Path of Exile 2 Apologizes for Major Data Breach

Path of Exile developer, Grinding Gear Games, has issued a sincere apology for a significant data breach stemming from a compromised test Steam account with administrator privileges. This article details the events and the steps taken to prevent future incidents.

Over 66 Accounts Compromised

Enhanced Security Measures Promised

Grinding Gear Games' official PoE forum post, "Data Breach Notification," reveals a compromised Steam account with administrative access. The attacker exploited this access to reset passwords on 66 Path of Exile (PoE) 1 and PoE 2 accounts, leveraging tools normally used by customer support. The compromised admin account, created for testing purposes, lacked linked purchases, phone numbers, or addresses, allowing the attacker to deceive Steam support using minimal information (email address, account name, and a VPN to mask location).

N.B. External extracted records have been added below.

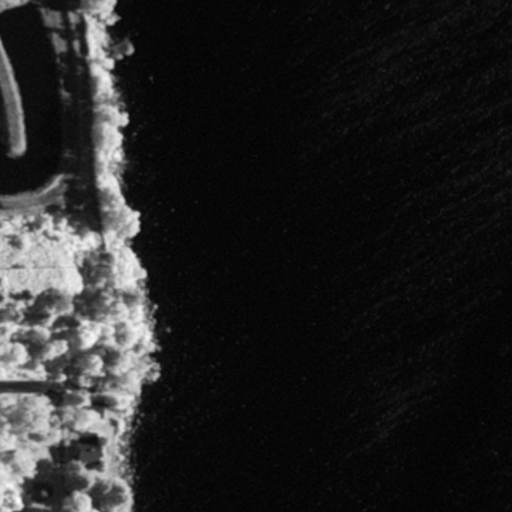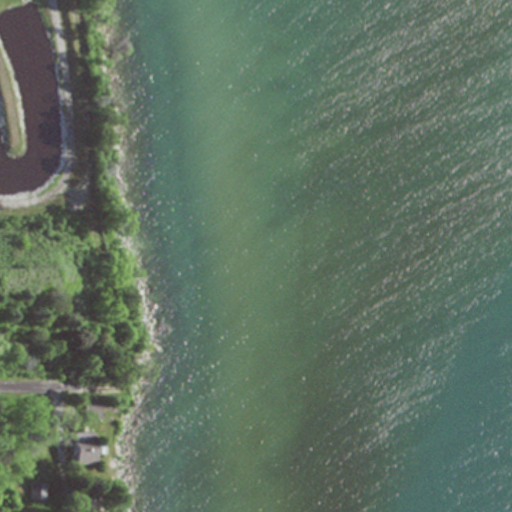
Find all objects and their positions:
power plant: (69, 200)
road: (28, 388)
building: (90, 410)
building: (80, 447)
building: (34, 491)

The attacker further concealed their actions by deleting password change notifications, preventing affected users from being alerted. Access to sensitive data, including email addresses, Steam IDs, IP addresses, shipping addresses, unlock codes, transaction histories, and private messages, was gained. This compromised information poses a significant risk to affected users' other accounts.

The developer's statement concludes with a commitment to enhanced security measures: "We have taken steps to ensure that there are more security measures around admin accounts so that this cannot happen again. No 3rd party accounts are allowed to be linked to any staff accounts and we have added significantly more stringent IP restrictions. We are incredibly sorry for this lapse in security. The measures taken to secure the admin website really should have already been in place and in the future we will be taking even more steps to make sure that this kind of issue never occurs again."

Forum responses express a mix of appreciation for the developer's transparency and calls for the implementation of two-factor authentication (2FA) to bolster account security. While the future implementation of 2FA remains to be seen, players are urged to change their passwords and remain vigilant about their account information.